La Caisse populaire comme c’est souvent le cas, avoisinait l’église. La Banque Canadienne Nationale était en face de l’Auberge des Écores surtout populaire pour son bar au sous-sol. Le bureau de poste, sur la rue du Collège était voisin de la quincaillerie.
La voie ferrée du Canadien pacifique passe au nord du village. La gare accueillait les voyageurs assez nombreux, car l’automobile n’était pas à la portée de tous.
À cette époque, le laitier et le boulanger vendaient leurs produits tous les jours de porte en porte.
J’habitais un beau village, la vie y était tranquille, les enfants avaient les rues et les vastes champs pour s’amuser. C’était un village vivant.
Aujourd’hui, j’habite toujours le même village qui a pris de l’expansion. Il fait maintenant partie de la grande ville de Laval. Les beaux arbres du boulevard ont été coupés pour élargir la route. Les supermarchés ont forcé la fermeture des petites épiceries.
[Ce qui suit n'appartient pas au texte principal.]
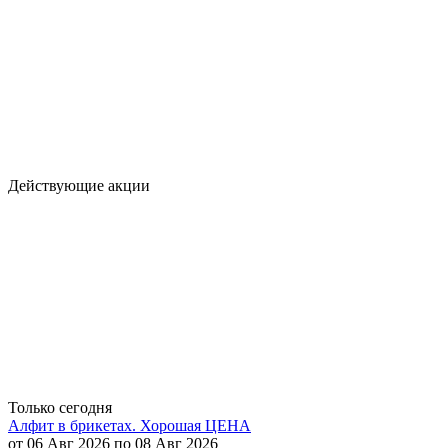
Действующие акции
Только сегодня
Алфит в брикетах. Хорошая ЦЕНА
от 06 Авг 2026 по 08 Авг 2026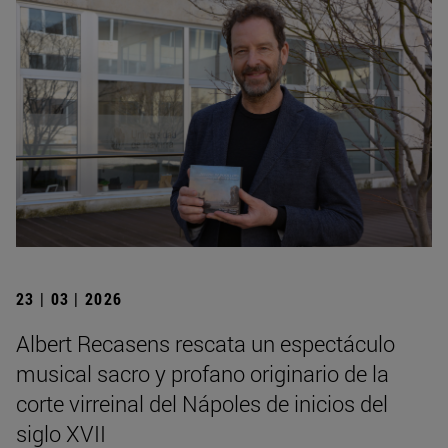
23 | 03 | 2026
Albert Recasens rescata un espectáculo
musical sacro y profano originario de la
corte virreinal del Nápoles de inicios del
siglo XVII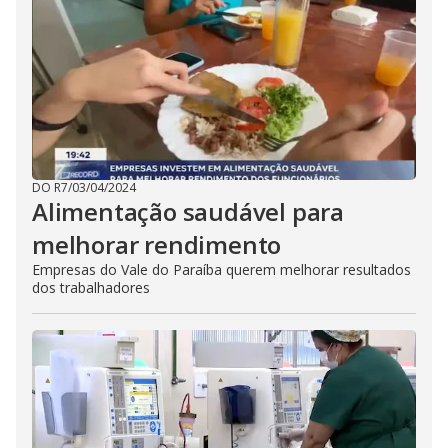
DO R7
/
03/04/2024
Alimentação saudável para
melhorar rendimento
Empresas do Vale do Paraíba querem melhorar resultados
dos trabalhadores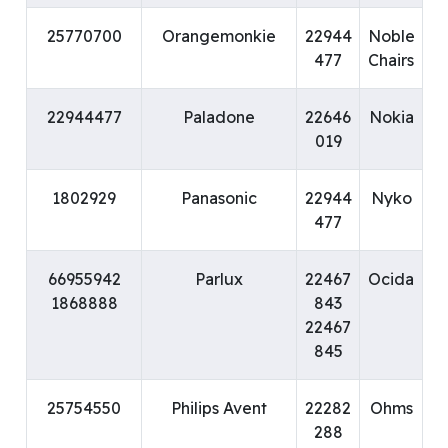
25770700
Orangemonkie
22944
Noble
477
Chairs
22944477
Paladone
22646
Nokia
019
1802929
Panasonic
22944
Nyko
477
66955942
Parlux
22467
Ocida
1868888
843
22467
845
25754550
Philips Avent
22282
Ohms
288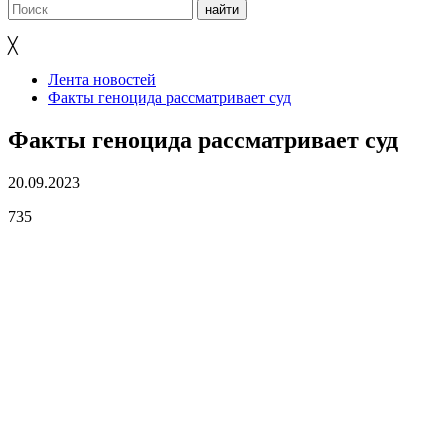
╳
Лента новостей
Факты геноцида рассматривает суд
Факты геноцида рассматривает суд
20.09.2023
735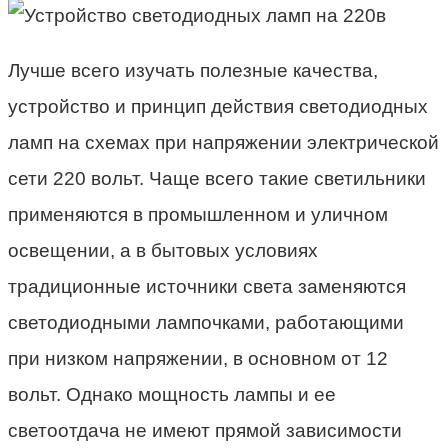
Лучше всего изучать полезные качества,
устройство и принцип действия светодиодных
ламп на схемах при напряжении электрической
сети 220 вольт. Чаще всего такие светильники
применяются в промышленном и уличном
освещении, а в бытовых условиях
традиционные источники света заменяются
светодиодными лампочками, работающими
при низком напряжении, в основном от 12
вольт. Однако мощность лампы и ее
светоотдача не имеют прямой зависимости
Tous les petits commerces ont déserté le village, tués par les centres commerciaux.
Le couvent est devenu une résidence pour personnes âgées et l’école des garçons un centre communautaire. Le collège est maintenant laïque et l’accès à la cour nous est interdit. Le village est devenu sans vie. Mais quand je me promène dans ses rues, j’ai la nostalgie des beaux endroits de mon enfance.